Jonas est un drôle de personnage. Lorsque Dieu l’appelle pour l’envoyer à Ninive, il fuit sur un bateau pour échapper à sa vocation. Il est rattrapé par une tempête, jeté à l’eau et mangé par un grand poisson. Lorsque de dernier le recrache, il finit par répondre à l’appel de Dieu et va à Ninive pour prêcher la destruction de la ville : « Encore quarante jours et Ninive sera détruite ». Contre toute attente, les habitants de la grande ville, depuis le roi jusqu’aux animaux domestiques, reviennent de leur mauvais comportement ce qui suscite le pardon de Dieu.
Le récit a été mis par écrit à une époque où la ville de Ninive avait disparu depuis longtemps ce qui lui confère une valeur universelle. Le récit ressemble plus à un conte oriental qu’à un livre prophétique. Le décalage est d’autant plus marqué que le message du livre – Dieu fait miséricorde aux Ninivites qui se sont repentis – est l’inverse de celui du personnage éponyme qui, dans le dernier chapitre, attend avec impatience que Dieu fasse descendre son feu sur la ville pécheresse. Avec humour, le récit se moque du prophète nationaliste qui proteste contre un Dieu qui est compatissant avec les ennemis de son peuple.
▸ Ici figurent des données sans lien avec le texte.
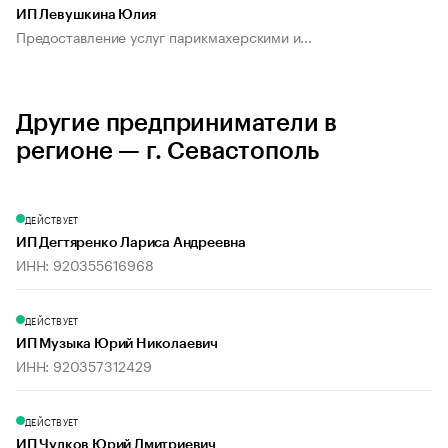
ИП Левушкина Юлия
Предоставление услуг парикмахерскими и...
Другие предприниматели в
регионе — г. Севастополь
ДЕЙСТВУЕТ
ИП Дегтяренко Лариса Андреевна
ИНН: 920355616968
ДЕЙСТВУЕТ
ИП Музыка Юрий Николаевич
ИНН: 920357312429
ДЕЙСТВУЕТ
ИП Чулков Юрий Дмитриевич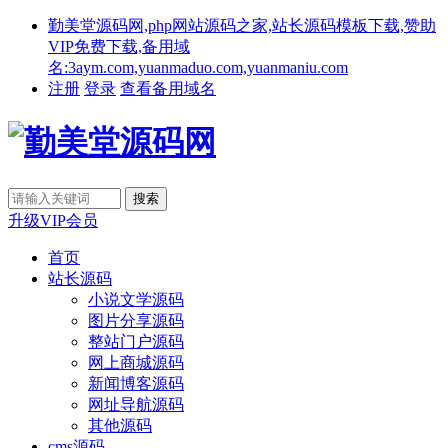
勤美堂源码网,php网站源码之家,站长源码模板下载,赞助
VIP免费下载,备用域
名:3aym.com,yuanmaduo.com,yuanmaniu.com
注册
登录
查看备用域名
升级VIP会员
首页
站长源码
小说文学源码
图片分享源码
整站门户源码
网上商城源码
新闻博客源码
网址导航源码
其他源码
cms源码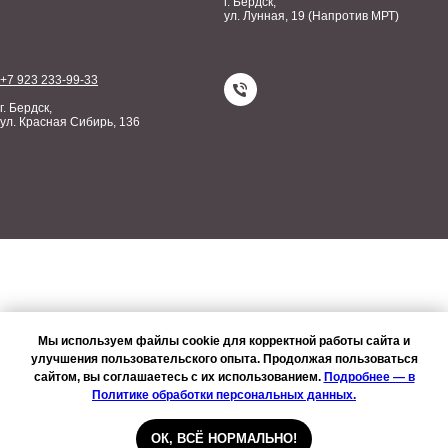
г. Бердск,
ул. Лунная, 19 (Напротив МРТ)
+7 923 233-99-33
г. Бердск,
ул. Красная Сибирь, 136
Мы используем файлы cookie для корректной работы сайта и
улучшения пользовательского опыта. Продолжая пользоваться
сайтом, вы соглашаетесь с их использованием.
Подробнее — в
Политике обработки персональных данных.
ОК, ВСЁ НОРМАЛЬНО!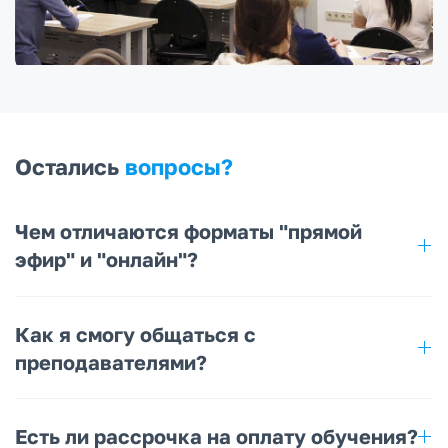
Остались
вопросы?
Чем отличаются форматы "прямой
эфир" и "онлайн"?
Как я смогу общаться с
преподавателями?
Есть ли рассрочка на оплату обучения?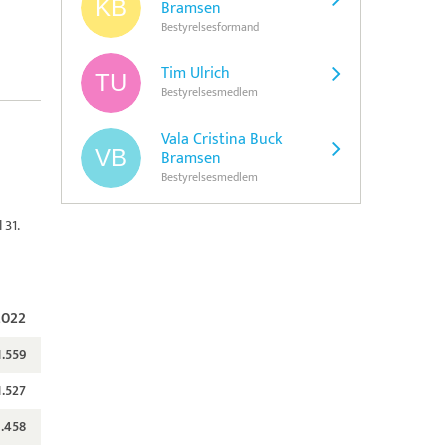
Bramsen
Bestyrelsesformand
Tim Ulrich
Bestyrelsesmedlem
Vala Cristina Buck
Bramsen
Bestyrelsesmedlem
 31.
2022
1.559
1.527
1.458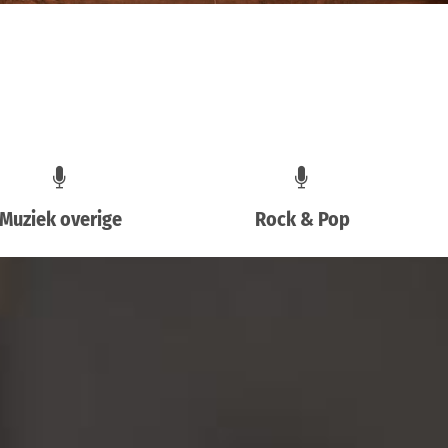
Muziek overige
Rock & Pop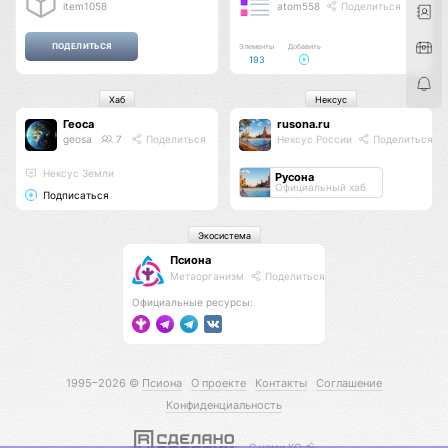
item1058
atom558
Поделиться
Элементы
Добавить
193
Хаб
Нексус
Геоса
rusona.ru
geosa
7
Поделиться
Нексус России
Поделиться
Нексус Земли
Русона
Официальный хаб
Подписаться
Экосистема
Псиона
Метаорганизм
Поделиться
Официальные ресурсы:
1995–2026 ©
Псиона
О проекте
Контакты
Соглашение
Конфиденциальность
С нами КО 🕉️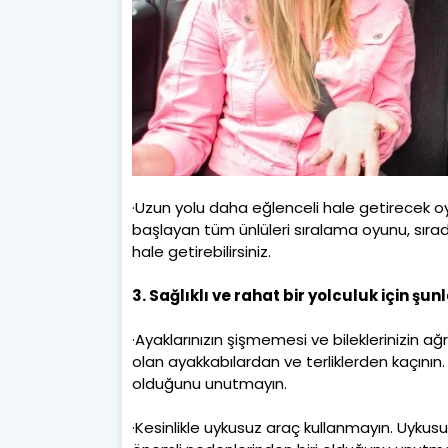
·Uzun yolu daha eğlenceli hale getirecek oy
başlayan tüm ünlüleri sıralama oyunu, sırad
hale getirebilirsiniz.
3. Sağlıklı ve rahat bir yolculuk için şun
·Ayaklarınızın şişmemesi ve bileklerinizin ağr
olan ayakkabılardan ve terliklerden kaçını
olduğunu unutmayın.
·Kesinlikle uykusuz araç kullanmayın. Uykusu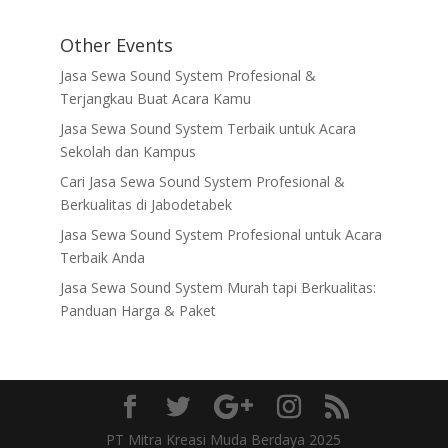
Other Events
Jasa Sewa Sound System Profesional &
Terjangkau Buat Acara Kamu
Jasa Sewa Sound System Terbaik untuk Acara
Sekolah dan Kampus
Cari Jasa Sewa Sound System Profesional &
Berkualitas di Jabodetabek
Jasa Sewa Sound System Profesional untuk Acara
Terbaik Anda
Jasa Sewa Sound System Murah tapi Berkualitas:
Panduan Harga & Paket
PT Mitra Kreasi Muda Berdaya 2025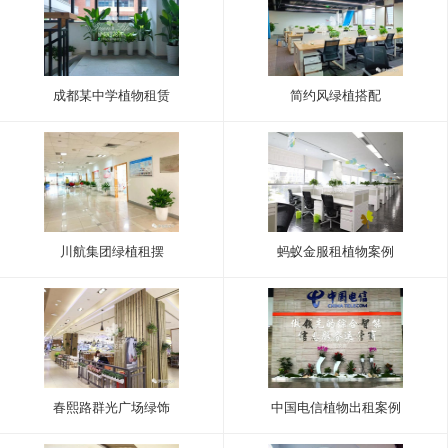
成都某中学植物租赁
简约风绿植搭配
川航集团绿植租摆
蚂蚁金服租植物案例
春熙路群光广场绿饰
中国电信植物出租案例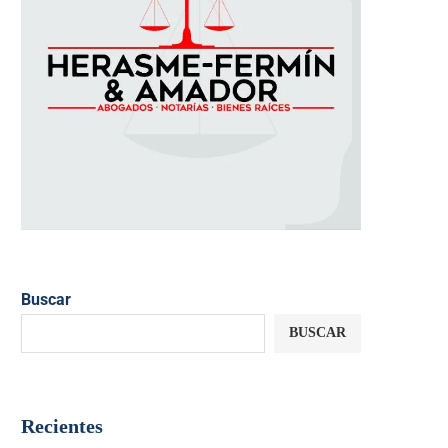
Buscar
BUSCAR
Recientes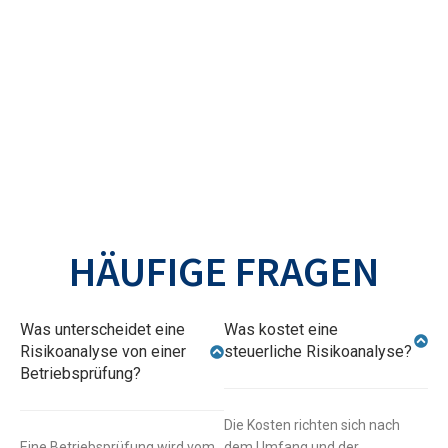
HÄUFIGE FRAGEN
Was unterscheidet eine
Was kostet eine
Risikoanalyse von einer
steuerliche Risikoanalyse?
Betriebsprüfung?
Die Kosten richten sich nach
Eine Betriebsprüfung wird vom
dem Umfang und der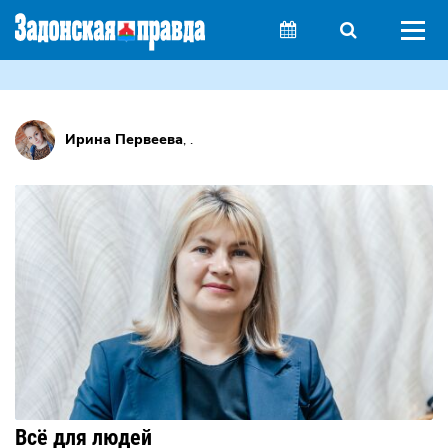
Ирина Первеева
,
.
Всё для людей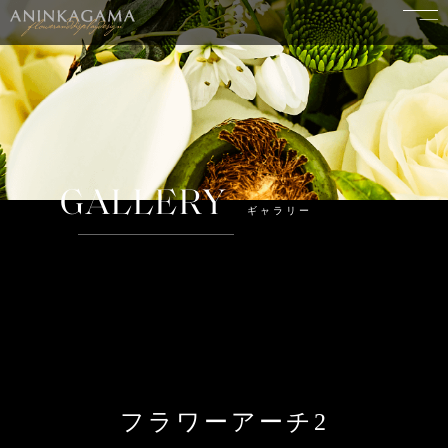
GALLERY
ギャラリー
フラワーアーチ2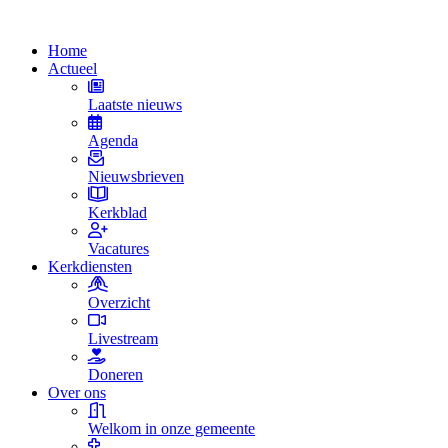
Home
Actueel
Laatste nieuws
Agenda
Nieuwsbrieven
Kerkblad
Vacatures
Kerkdiensten
Overzicht
Livestream
Doneren
Over ons
Welkom in onze gemeente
Le livre joue sur le contre-pied puisqu’il évoque des marins étrangers et des Ninivites qui se convertissent alors que le prophète d’Israël reste enfermé dans ses ornières religieuses. Il montre un Dieu qui a plus d’imagination que ses serviteurs en faisant intervenir une tempête, un grand poisson, une plante mystérieuse et un petit ver pour convaincre son prophète et le conduire à la justice.
Entre le conte et la parabole, le livre de Jonas occupe une place importante dans la tradition. Dans le judaïsme, il est lu tous les ans lors de la célébration de Kippour puisqu’il souligne l’importance de la repentance à laquelle répond le pardon de Dieu. Dans le Nouveau Testament, Jésus a invoqué le signe de Jonas pour évoquer son ministère. Comme Jonas, l’Évangile est une invitation à proclamer le pardon de Dieu jusqu’aux extrémités de la terre.